Answer
(a) $F_f = 0$
(b) $F_f = 6.0~N$
(c) $F = 16.0~N$
(d) $F = 8.0~N$
(e) $F_f = 8.0~N$
$a = 2.45~m/s^2$
Work Step by Step
(a) If the box is at rest and no horizontal force is applied to the box, then the friction force is zero.
(b) If a horizontal force of 6.0 N is applied to the box, the force of static friction, which opposes this force, is 6.0 N.
(c) We can find the maximum possible force of static friction.
$F_f = F_N ~\mu_s = (40.0~N)(0.40)$
$F_f = 16.0~N$
The maximum possible force of static friction is 16.0 N. If the horizontal force is greater than 16.0 N then the box will start moving.
(d) The minimum force $F$ to keep the box moving will be equal in magnitude to the force of kinetic friction.
$F = F_N~\mu_k = (40.0~N)(0.20) = 8.0~N$
(e) We can find the mass of the box.
$40.0 ~N = mg$
$m = \frac{40.0~N}{9.80~m/s^2} = 4.08~kg$
As we found in part (d), the magnitude of the force of kinetic friction is 8.0 N. We can find the acceleration of the box.
$\sum F = ma$
$F-F_f = ma$
$a = \frac{18.0~N - 8.0~N}{4.08~kg}$
$a = 2.45~m/s^2$

• Data section:
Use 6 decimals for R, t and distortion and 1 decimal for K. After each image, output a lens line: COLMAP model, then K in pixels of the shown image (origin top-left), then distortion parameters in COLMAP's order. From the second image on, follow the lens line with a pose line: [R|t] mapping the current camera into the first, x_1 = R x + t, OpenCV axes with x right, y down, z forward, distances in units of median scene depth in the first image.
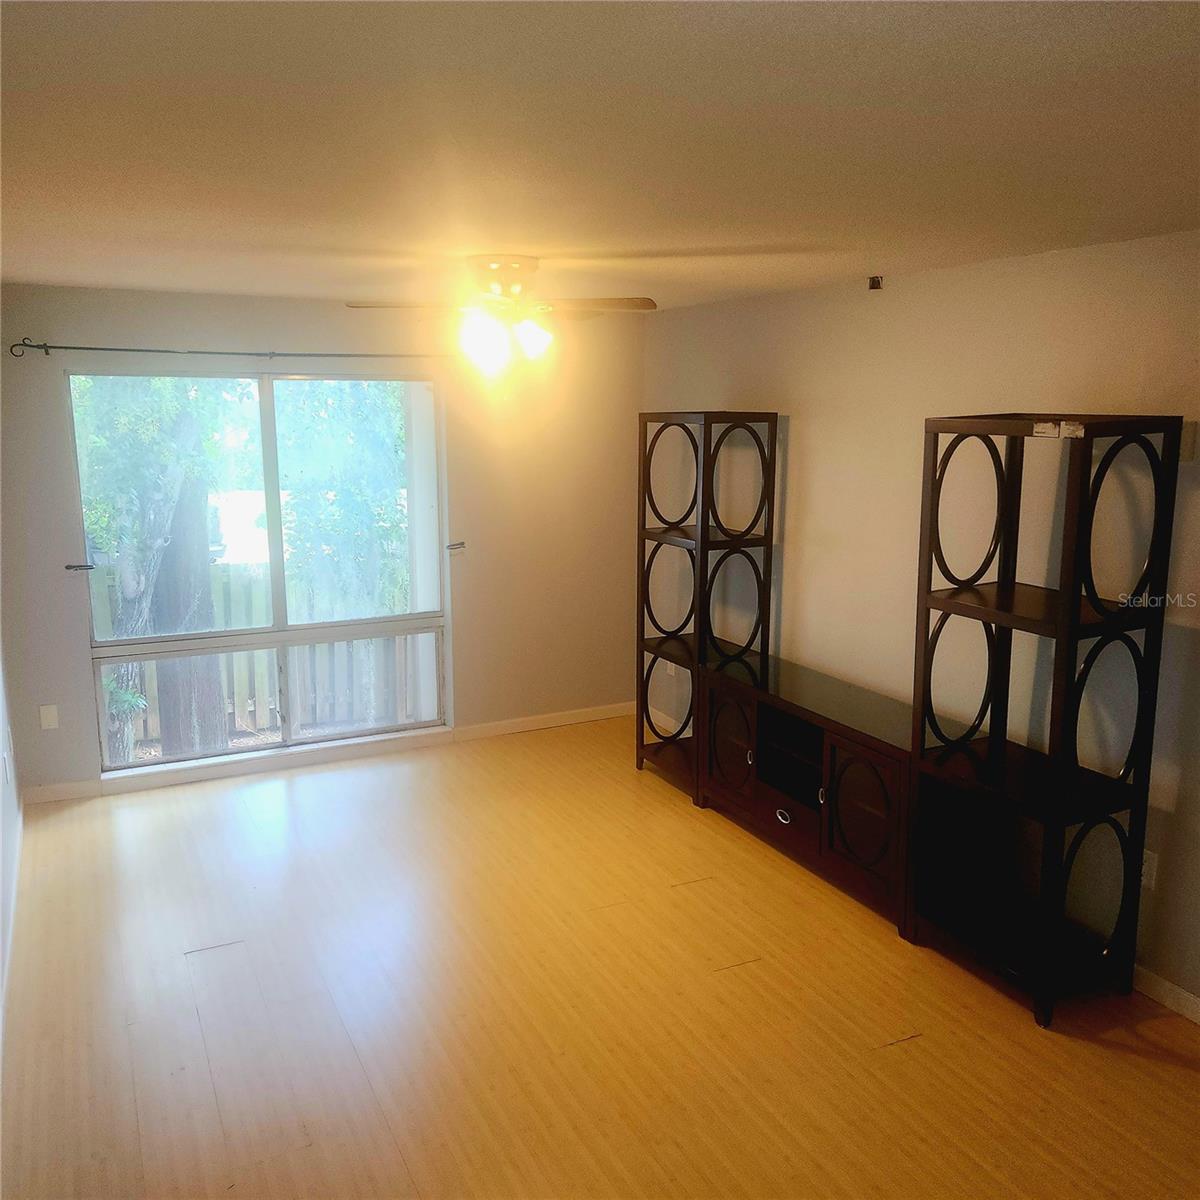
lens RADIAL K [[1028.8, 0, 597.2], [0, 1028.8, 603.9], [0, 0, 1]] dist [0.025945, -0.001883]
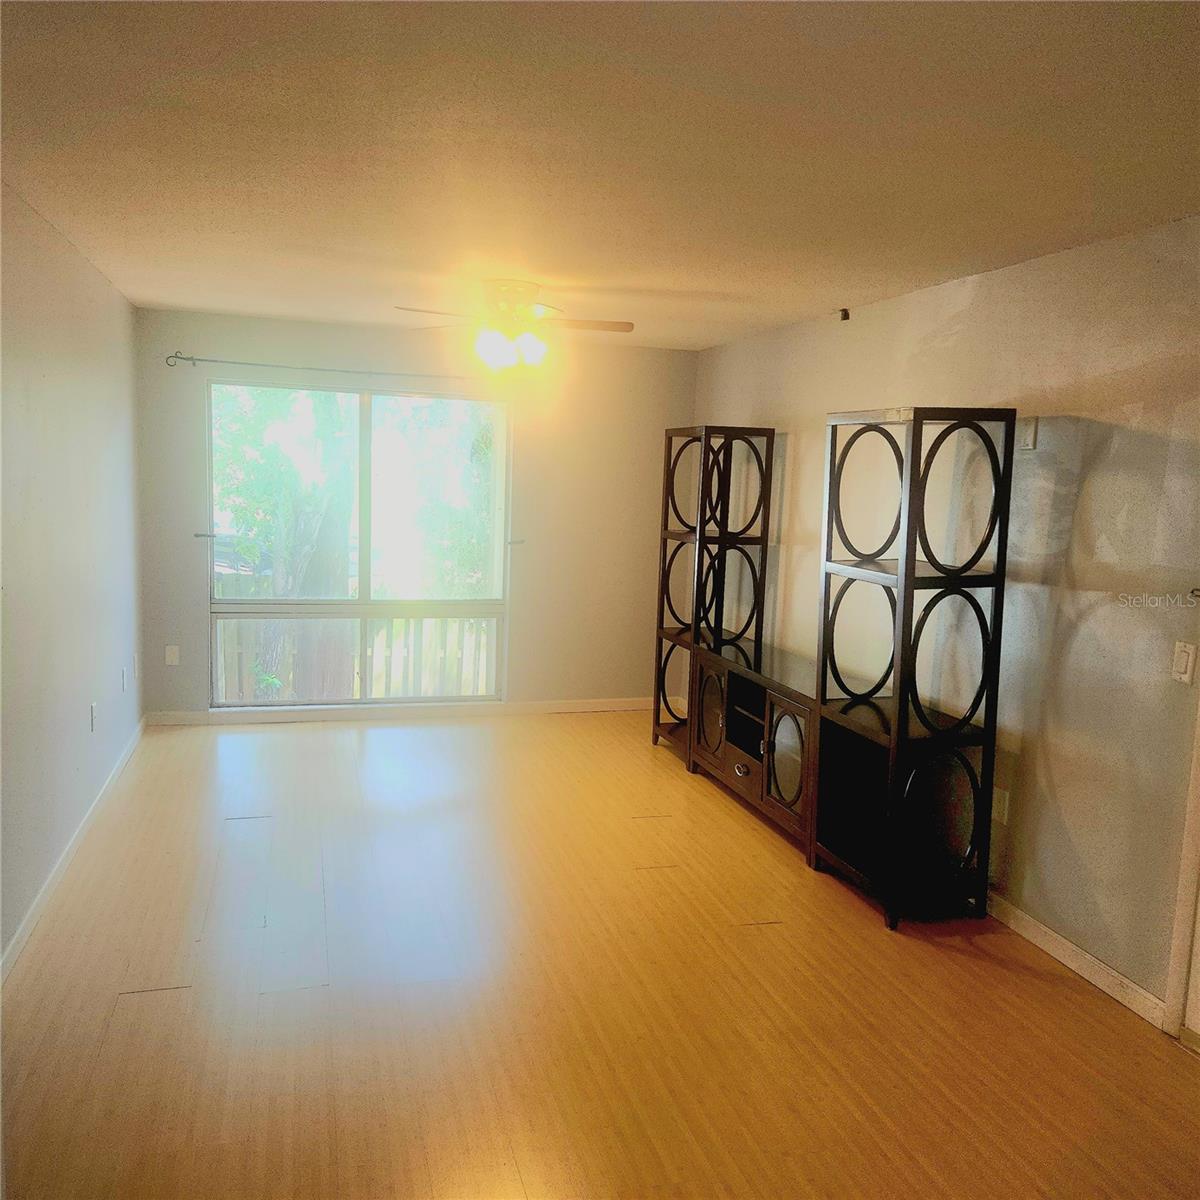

• Required actions:
A. Write out the passage of the friction solution from "(b) If a horizontal" up to and including "acceleration of the box.".
B. Answer these from the friction solution:
(i) What is the maximum possible force of static friction on the box?
(ii) What mass is calculated for the box?
(iii) What coefficient of kinetic friction is used to find the minimum force that keeps the box moving?

• Task-by-task results:
A.
(b) If a horizontal force of 6.0 N is applied to the box, the force of static friction, which opposes this force, is 6.0 N.
(c) We can find the maximum possible force of static friction.
$F_f = F_N ~\mu_s = (40.0~N)(0.40)$
$F_f = 16.0~N$
The maximum possible force of static friction is 16.0 N. If the horizontal force is greater than 16.0 N then the box will start moving.
(d) The minimum force $F$ to keep the box moving will be equal in magnitude to the force of kinetic friction.
$F = F_N~\mu_k = (40.0~N)(0.20) = 8.0~N$
(e) We can find the mass of the box.
$40.0 ~N = mg$
$m = \frac{40.0~N}{9.80~m/s^2} = 4.08~kg$
As we found in part (d), the magnitude of the force of kinetic friction is 8.0 N. We can find the acceleration of the box.

B.
(i) 16.0 N
(ii) 4.08 kg
(iii) 0.20